A weblog, or simply blog, is a website which contains periodic, reverse chronologically ordered posts on a common webpage. The idea of web logging has been around for years, say IT experts at Wired, but it was when Google bought the company Blogger, that this once obscure method of exchange became ‘hip’ and popular.
 
Blogs are free to set up in most cases and provide instant access to the global internet base. However, just as important as the instantaneous access is the anonymity that blogs can provide. A safe method of providing information without the fear of persecution, a factor that has become absolutely important to those people in regions that have clamped down violently against such admission of situations.


 
The Blog Phenomena and the Iraq War
 
The oft claimed ‘most famous’ Iraq war blog was that of Salam Pax’s, ‘Dear Raed’. In the run-up to the war, Pax wrote a compelling journal of daily life in the Iraqi capital, posted regularly on his weblog.
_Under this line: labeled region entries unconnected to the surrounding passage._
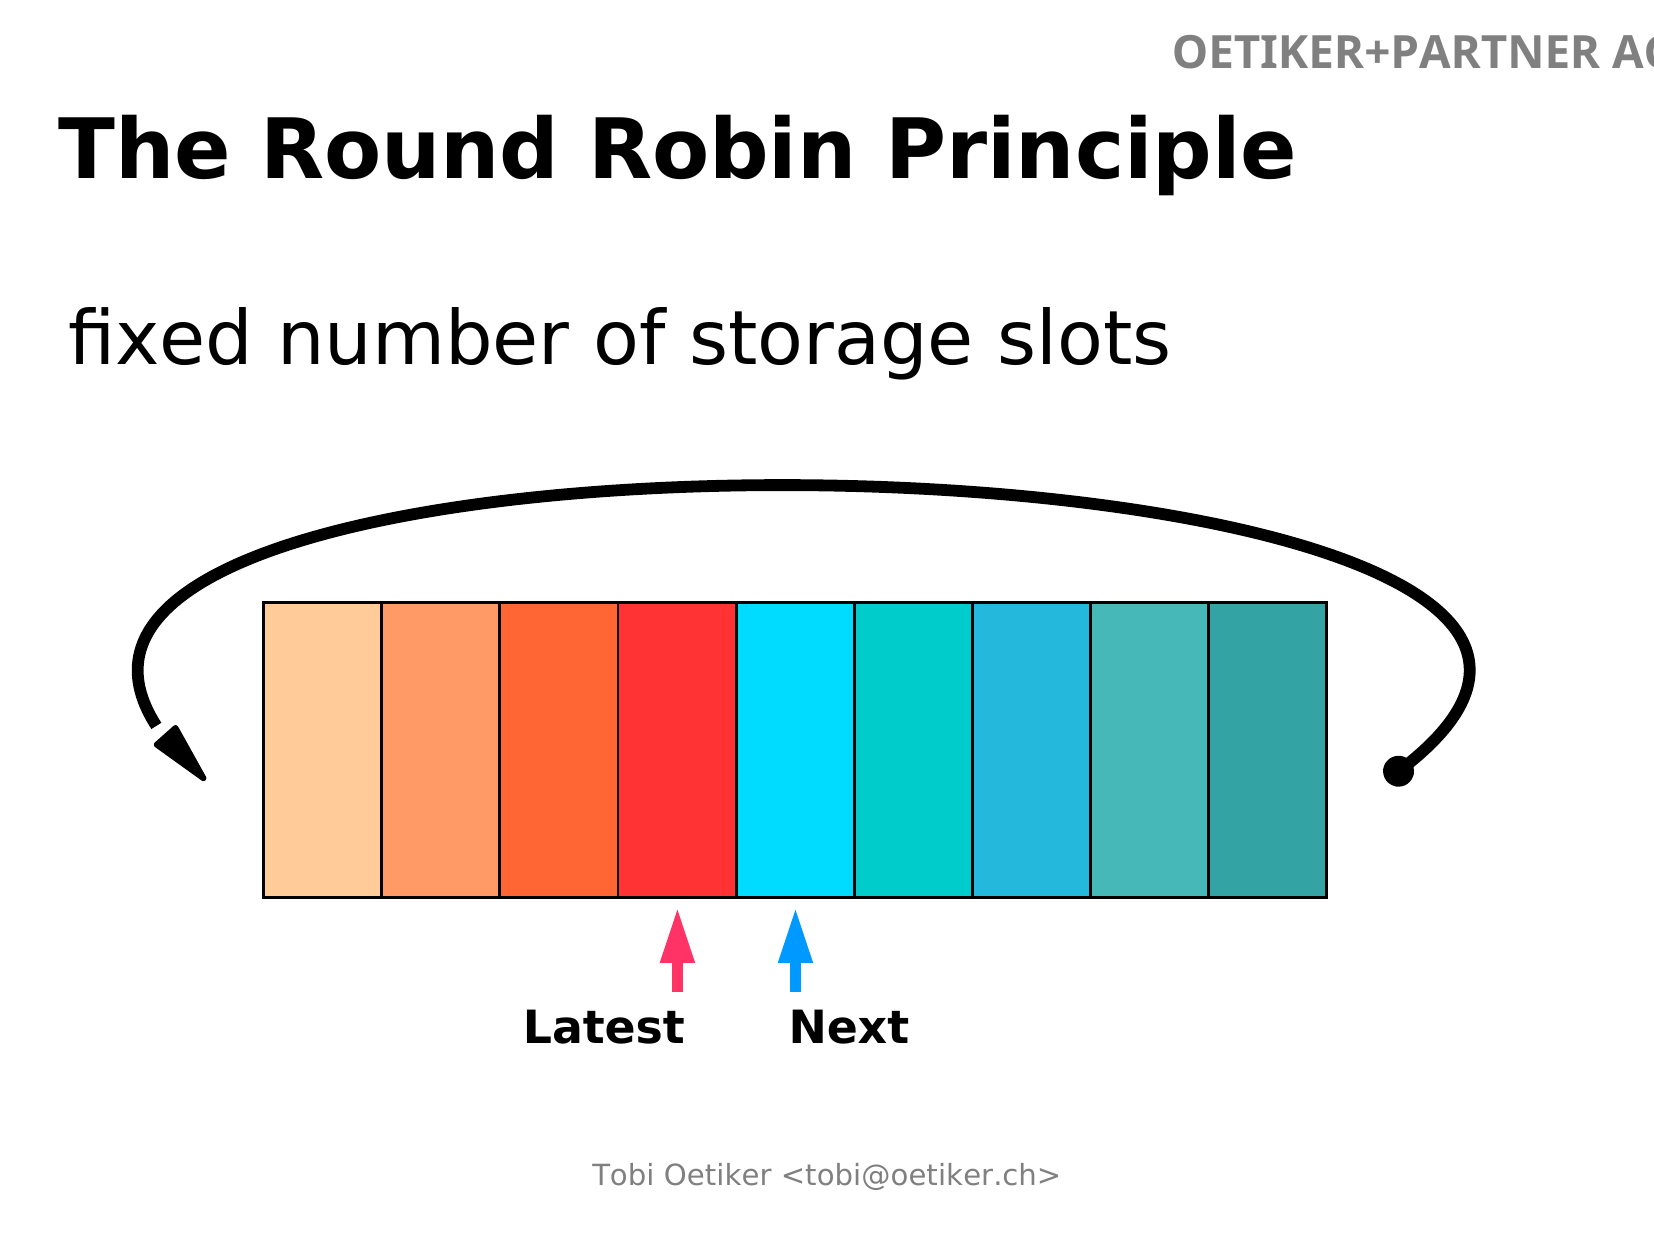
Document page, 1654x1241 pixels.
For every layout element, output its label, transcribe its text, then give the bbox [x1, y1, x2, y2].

text_box Next [772, 992, 926, 1064]
title The Round Robin Principle [59, 75, 1607, 225]
list fixed number of storage slots [50, 295, 1571, 1099]
text_box Latest [506, 992, 702, 1064]
text_box [263, 602, 1327, 898]
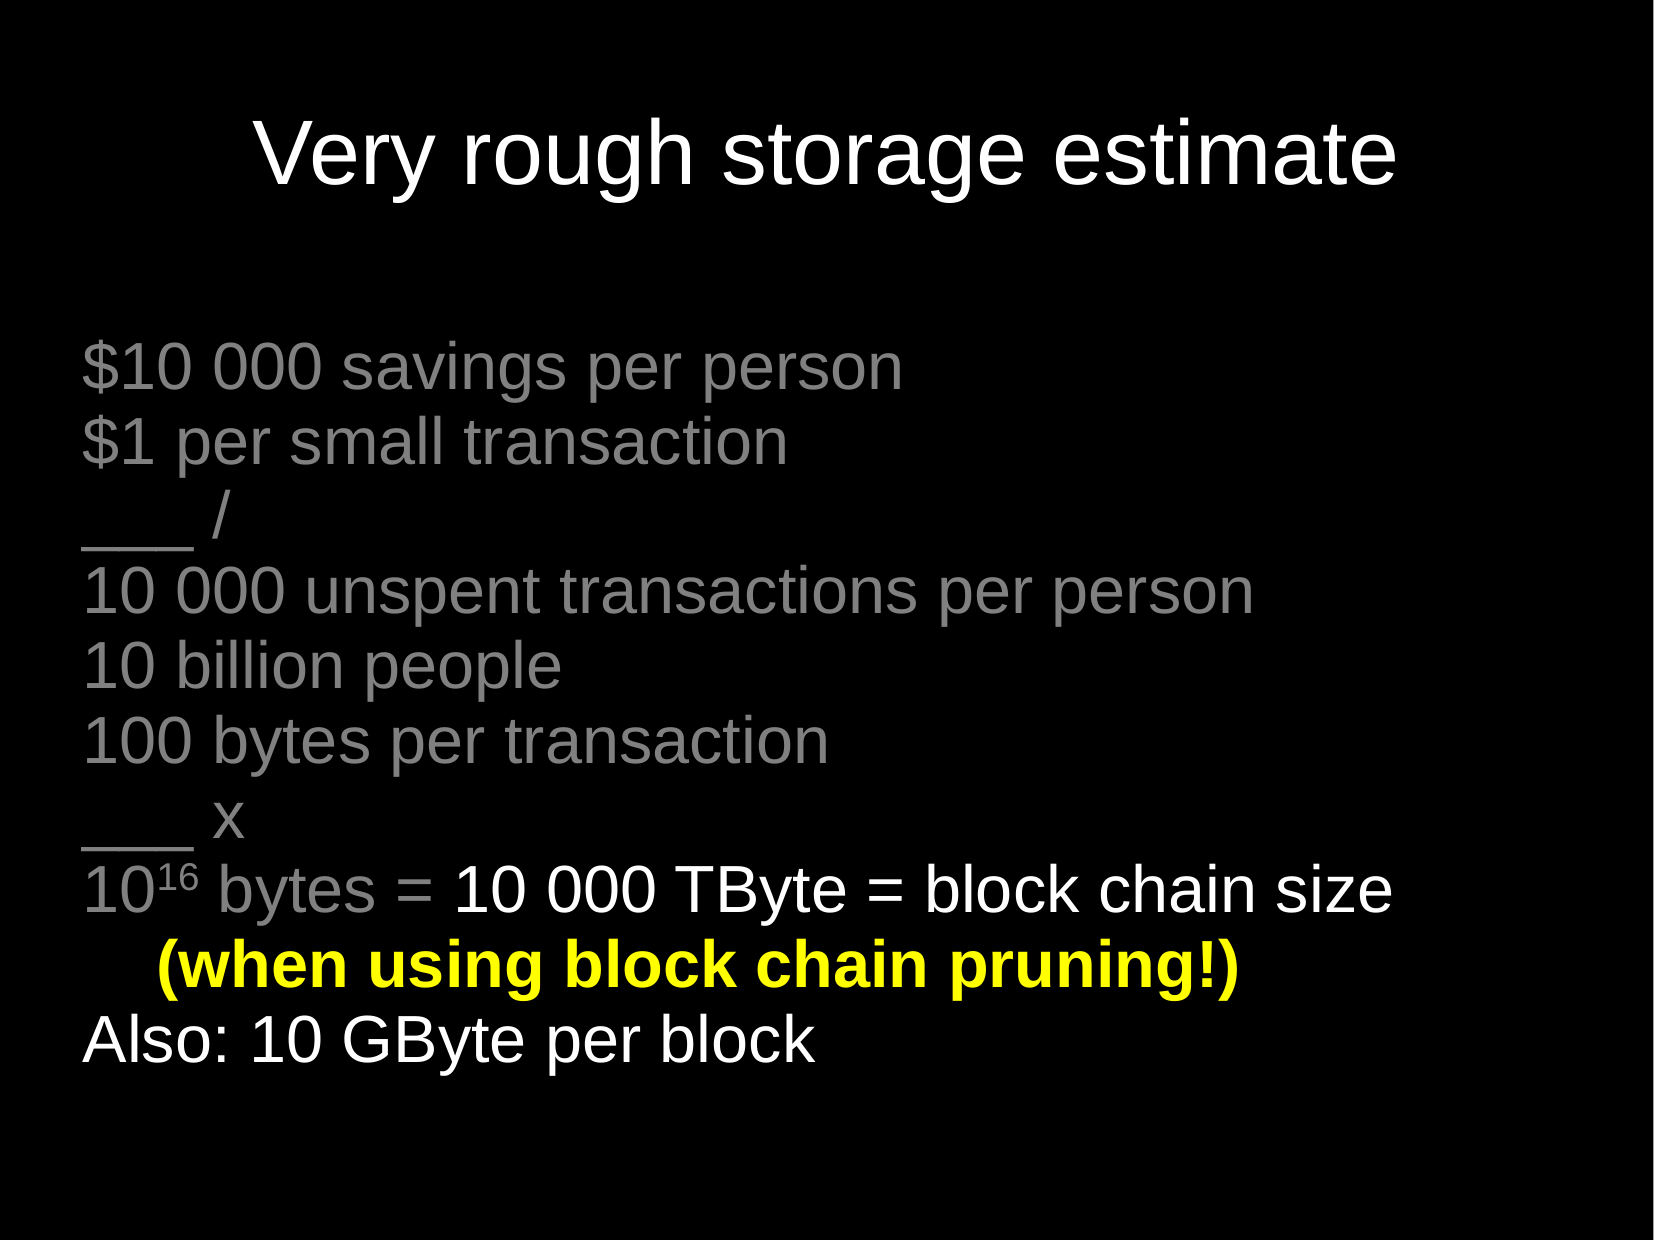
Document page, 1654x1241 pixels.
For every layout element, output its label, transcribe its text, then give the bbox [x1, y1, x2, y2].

subtitle $10 000 savings per person $1 per small transaction ___ / 10 000 unspent transactions per person 10 billion people 100 bytes per transaction ___ x 1016 bytes = 10 000 TByte = block chain size (when using block chain pruning!) Also: 10 GByte per block [82, 236, 1538, 1170]
title Very rough storage estimate [82, 49, 1571, 257]
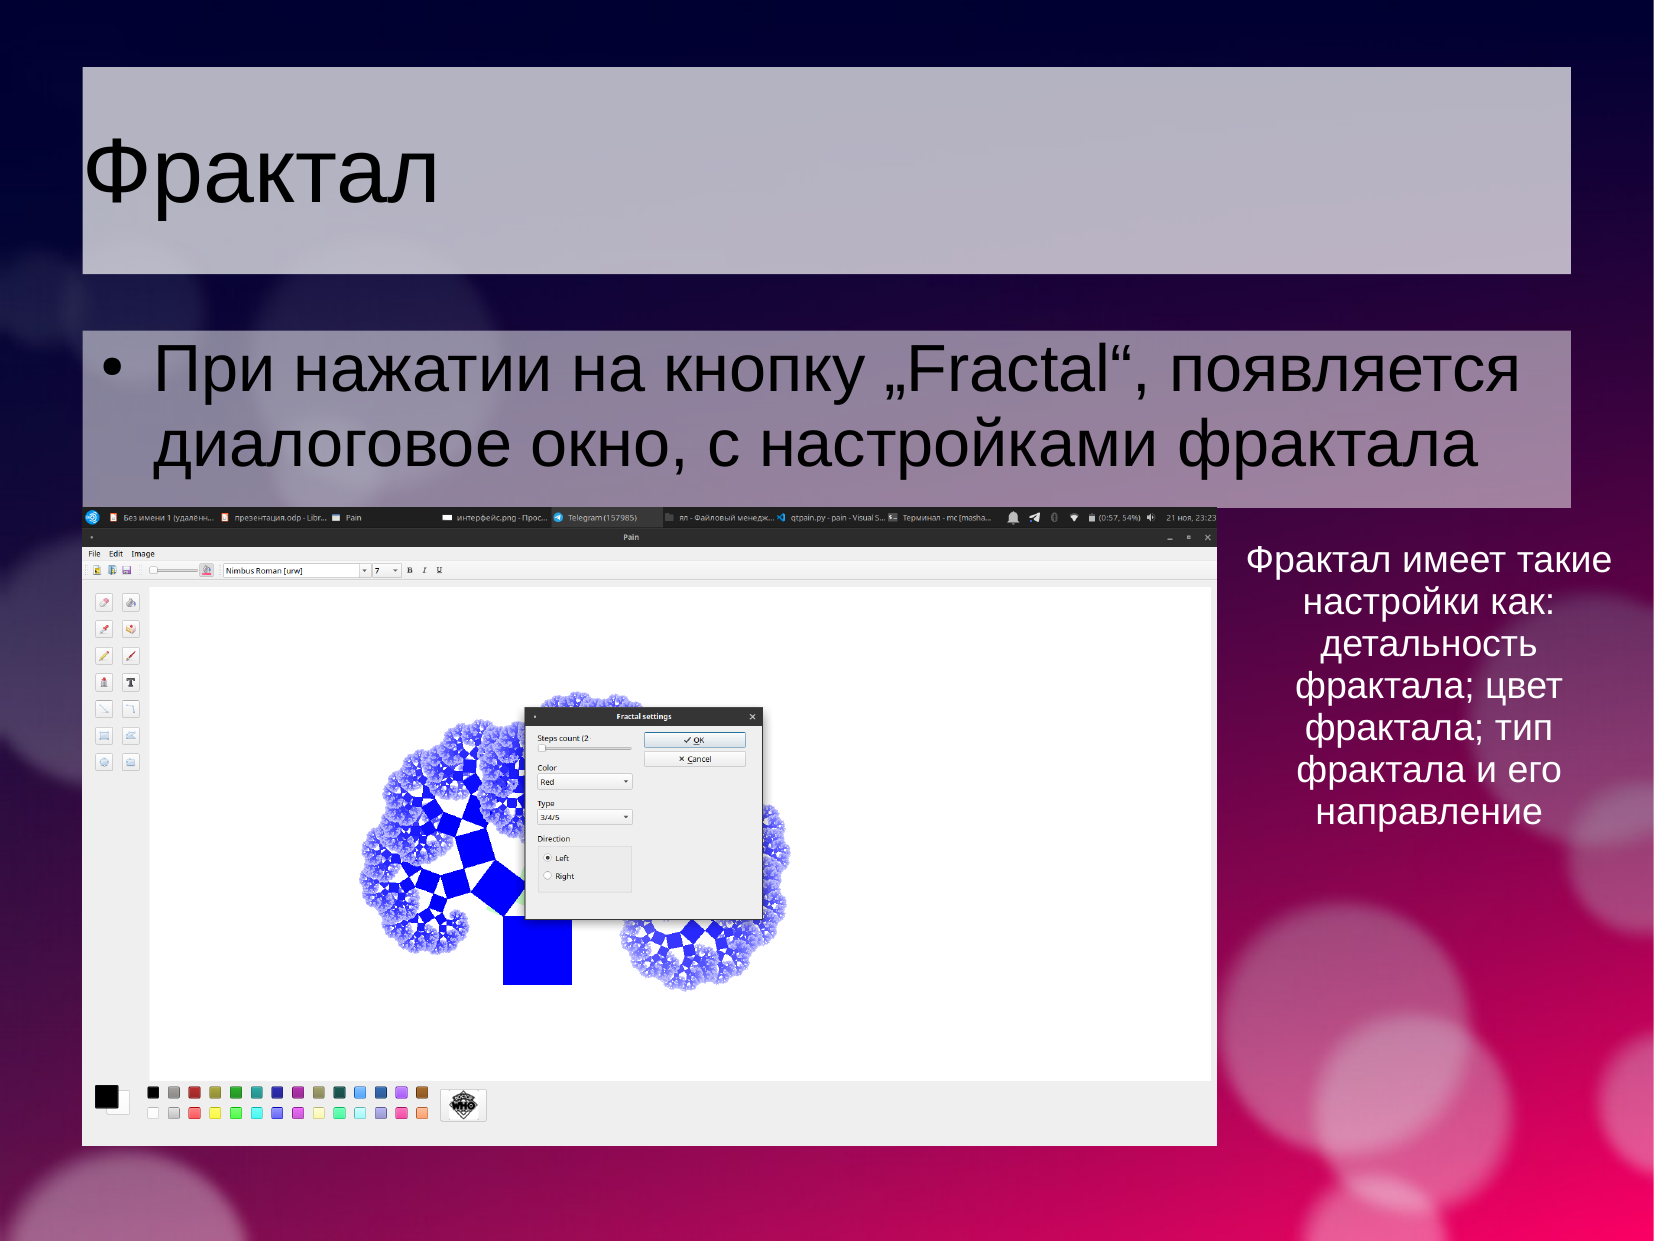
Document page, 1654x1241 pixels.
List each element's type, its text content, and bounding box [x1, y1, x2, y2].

picture [0, 0, 1654, 1241]
title Фрактал [82, 67, 1571, 275]
list При нажатии на кнопку „Fractal“, появляется диалоговое окно, с настройками фрактала [82, 330, 1571, 508]
text_box Фрактал имеет такие настройки как: детальность фрактала; цвет фрактала; тип фрактала и его направление [1228, 531, 1630, 1146]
For many the access to his insider's view of the impending war was a brillant awakening of understanding. Blogs spun off of Salam’s ‘Dear Raed’ click for blog siteand the global Internet community explored the power of the free exchange of this information.
 
Critics of this new mode of information exchange questioned the underpinnings of the blog for communication and advocacy, especially the question of authenticity. Who is writing blogs? With no geographic locators, the idea that anyone could be Salam persisted. Regardless of this doubt, after the war broke out, Pax's site was featured in hundreds of news stories, including pieces by MSNBC, the BBC, The New York Times and The Washington Post (Kahney, 2003). The significance of the blog was evident, but how does this link to the formation of community? To the building of social capital?


 
The Development of a Case Study Model
 
The authors of this case study were inspired and enlightened by the artistic impressions of corruption and power in the current age, as created by the late Mark Lombardi. Lombardi was an artist that was deeply moved by the corruption he was observing in his home country. From his studio in New York City, click for Lombardi articleLombardi detailed diagrammatic drawings of high-profile financial and political scandals involving government and corporate personnel from all over the world.
 
What Lombardi’s web provided was a tangible, tactile mechanism to plot or log the observed relationship between blogs and the global antiwar movement? A key issue at the forefront of this plotting was in what the links would or could represent, (i.e. geography, time, interests, events, people, blogs sites). While the mapping is in progress it has been observed that several layers representing different linkages is possible. The results of these maps and the research to date will be presented in 2005 with the results of the case study.